Small Business Confidence Slipping
Last week, we mentioned some of the negative impacts of the government shutdown on small business owners and entrepreneurs. The most recent Small Business Optimism Index from the National Federation of Independent Businesses says that while the September figures might be too early to really measure the full impact of the shutdown, the economic outlook is definitely depressed.

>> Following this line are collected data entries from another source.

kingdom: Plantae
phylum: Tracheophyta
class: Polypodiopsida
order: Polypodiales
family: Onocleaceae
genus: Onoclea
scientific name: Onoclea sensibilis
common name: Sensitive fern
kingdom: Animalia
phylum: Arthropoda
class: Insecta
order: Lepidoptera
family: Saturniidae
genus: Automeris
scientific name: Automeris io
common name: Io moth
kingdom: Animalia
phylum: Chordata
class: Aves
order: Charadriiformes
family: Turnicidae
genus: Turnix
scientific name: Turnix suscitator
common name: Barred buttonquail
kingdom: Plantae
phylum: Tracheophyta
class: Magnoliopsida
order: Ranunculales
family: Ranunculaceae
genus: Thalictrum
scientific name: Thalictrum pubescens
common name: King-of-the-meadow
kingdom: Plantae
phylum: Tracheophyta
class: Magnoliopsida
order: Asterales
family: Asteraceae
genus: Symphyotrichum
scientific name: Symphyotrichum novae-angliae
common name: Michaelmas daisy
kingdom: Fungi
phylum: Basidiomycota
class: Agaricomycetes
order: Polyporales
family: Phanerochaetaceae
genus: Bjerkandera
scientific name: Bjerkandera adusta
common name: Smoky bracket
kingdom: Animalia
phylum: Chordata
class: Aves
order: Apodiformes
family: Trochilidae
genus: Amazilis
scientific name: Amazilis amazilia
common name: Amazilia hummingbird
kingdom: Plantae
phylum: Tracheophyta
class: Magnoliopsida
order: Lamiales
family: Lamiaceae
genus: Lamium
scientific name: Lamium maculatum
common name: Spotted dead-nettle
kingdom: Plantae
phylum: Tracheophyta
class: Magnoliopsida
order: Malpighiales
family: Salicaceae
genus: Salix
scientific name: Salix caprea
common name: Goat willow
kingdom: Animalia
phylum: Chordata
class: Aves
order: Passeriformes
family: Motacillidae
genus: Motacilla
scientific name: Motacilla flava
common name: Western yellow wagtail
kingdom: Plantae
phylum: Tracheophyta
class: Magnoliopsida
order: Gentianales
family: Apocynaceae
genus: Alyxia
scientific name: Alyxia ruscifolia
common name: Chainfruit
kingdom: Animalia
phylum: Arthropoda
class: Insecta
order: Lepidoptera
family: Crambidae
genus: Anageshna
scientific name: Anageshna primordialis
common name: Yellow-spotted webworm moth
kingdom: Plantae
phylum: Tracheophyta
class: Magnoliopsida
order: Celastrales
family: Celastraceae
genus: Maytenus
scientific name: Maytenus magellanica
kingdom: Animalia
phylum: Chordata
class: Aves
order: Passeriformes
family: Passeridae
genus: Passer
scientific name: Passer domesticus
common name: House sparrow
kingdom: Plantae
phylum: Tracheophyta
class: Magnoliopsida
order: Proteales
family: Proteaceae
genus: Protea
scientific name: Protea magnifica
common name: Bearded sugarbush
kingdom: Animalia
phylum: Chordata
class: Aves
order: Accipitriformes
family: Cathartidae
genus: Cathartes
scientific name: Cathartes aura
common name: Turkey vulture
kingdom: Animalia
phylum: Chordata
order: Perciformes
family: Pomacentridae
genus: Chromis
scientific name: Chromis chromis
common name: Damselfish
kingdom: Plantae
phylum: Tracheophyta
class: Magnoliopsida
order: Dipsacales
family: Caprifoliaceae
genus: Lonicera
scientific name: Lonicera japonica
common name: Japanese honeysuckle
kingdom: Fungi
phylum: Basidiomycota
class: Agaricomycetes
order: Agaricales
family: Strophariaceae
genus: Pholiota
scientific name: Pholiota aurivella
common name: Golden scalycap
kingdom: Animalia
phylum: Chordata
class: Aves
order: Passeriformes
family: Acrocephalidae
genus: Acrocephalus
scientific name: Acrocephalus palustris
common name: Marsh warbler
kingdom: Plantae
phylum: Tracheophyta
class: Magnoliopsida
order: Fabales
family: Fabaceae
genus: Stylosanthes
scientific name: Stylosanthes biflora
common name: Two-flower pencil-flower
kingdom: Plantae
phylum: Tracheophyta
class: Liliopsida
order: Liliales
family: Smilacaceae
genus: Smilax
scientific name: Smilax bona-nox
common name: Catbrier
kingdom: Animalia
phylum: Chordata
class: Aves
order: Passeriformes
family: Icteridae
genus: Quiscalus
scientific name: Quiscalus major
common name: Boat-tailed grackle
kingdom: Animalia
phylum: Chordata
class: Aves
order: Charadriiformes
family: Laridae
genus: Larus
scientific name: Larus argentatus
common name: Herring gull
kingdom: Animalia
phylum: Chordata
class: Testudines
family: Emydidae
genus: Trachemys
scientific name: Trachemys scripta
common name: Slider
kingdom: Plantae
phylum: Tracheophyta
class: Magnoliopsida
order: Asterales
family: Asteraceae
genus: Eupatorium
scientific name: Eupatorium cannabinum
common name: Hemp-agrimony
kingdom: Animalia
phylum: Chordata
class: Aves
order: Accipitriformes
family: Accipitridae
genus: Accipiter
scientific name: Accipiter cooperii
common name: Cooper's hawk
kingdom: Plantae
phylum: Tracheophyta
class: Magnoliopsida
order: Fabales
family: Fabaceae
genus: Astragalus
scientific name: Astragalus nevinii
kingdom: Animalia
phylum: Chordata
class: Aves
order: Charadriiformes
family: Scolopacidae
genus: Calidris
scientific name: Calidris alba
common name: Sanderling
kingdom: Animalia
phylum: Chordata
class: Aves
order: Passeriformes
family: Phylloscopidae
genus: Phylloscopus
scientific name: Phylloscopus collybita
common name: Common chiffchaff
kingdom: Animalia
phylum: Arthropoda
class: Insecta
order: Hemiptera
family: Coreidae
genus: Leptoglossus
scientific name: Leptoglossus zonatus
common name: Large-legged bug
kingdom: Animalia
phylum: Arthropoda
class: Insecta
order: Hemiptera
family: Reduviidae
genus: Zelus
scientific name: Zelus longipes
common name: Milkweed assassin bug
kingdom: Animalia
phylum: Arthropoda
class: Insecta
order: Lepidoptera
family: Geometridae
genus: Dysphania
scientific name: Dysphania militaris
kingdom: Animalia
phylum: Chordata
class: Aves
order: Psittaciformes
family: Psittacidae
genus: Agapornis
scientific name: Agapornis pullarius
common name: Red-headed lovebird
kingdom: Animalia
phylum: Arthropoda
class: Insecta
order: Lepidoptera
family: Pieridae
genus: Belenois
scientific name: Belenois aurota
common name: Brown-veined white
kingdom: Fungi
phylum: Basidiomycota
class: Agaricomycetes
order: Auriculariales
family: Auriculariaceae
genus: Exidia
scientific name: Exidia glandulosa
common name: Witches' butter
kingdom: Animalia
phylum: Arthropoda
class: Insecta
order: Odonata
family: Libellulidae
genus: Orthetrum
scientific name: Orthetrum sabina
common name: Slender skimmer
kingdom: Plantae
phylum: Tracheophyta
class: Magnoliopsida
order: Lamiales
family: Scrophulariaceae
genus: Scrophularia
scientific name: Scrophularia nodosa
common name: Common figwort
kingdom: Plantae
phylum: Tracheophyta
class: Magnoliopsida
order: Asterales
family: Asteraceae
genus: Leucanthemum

“The change in this month’s Index was little more than ‘statistical noise,’ but the drop in outlook for future economic conditions is evidence that many owners are keeping an eye on Washington,” said NFIB chief economist Bill Dunkelberg. “Prospects for politicians and policymakers ‘getting it right’ are low, and job creators are rolling their eyes and shaking their heads thinking, ‘This is certainly not the way to run the largest enterprise in the world.’ Between botched healthcare implementation and one manufactured crisis after another, consumers and small-business owners are likely to remain pessimistic, accepting the notion that growth is going to be sub-par and that their government is likely to continue in dysfunctional mode for months to come.”
Key findings from the September indicators include:
- Job creation was down in September. NFIB owners reduced employment by an average of 0.1 workers per firm in September after August’s slight gain (0.08 workers added on average) following three months of negative numbers.
- Credit continues to be a non-issue for small employers, 6 percent of whom say that all their credit needs were not met in September, up 1 point from August. Twenty-eight (28) percent of owners surveyed reported all credit needs met, and 53 percent explicitly said they did not want a loan (64 percent including those who did not answer the question, presumably uninterested in borrowing).
- In September, only 8 percent characterized the current period as a good time to expand (up 2 points). The net percent of owners expecting better business conditions in six months was a net negative 10 percent, 8 points worse than August’s reading.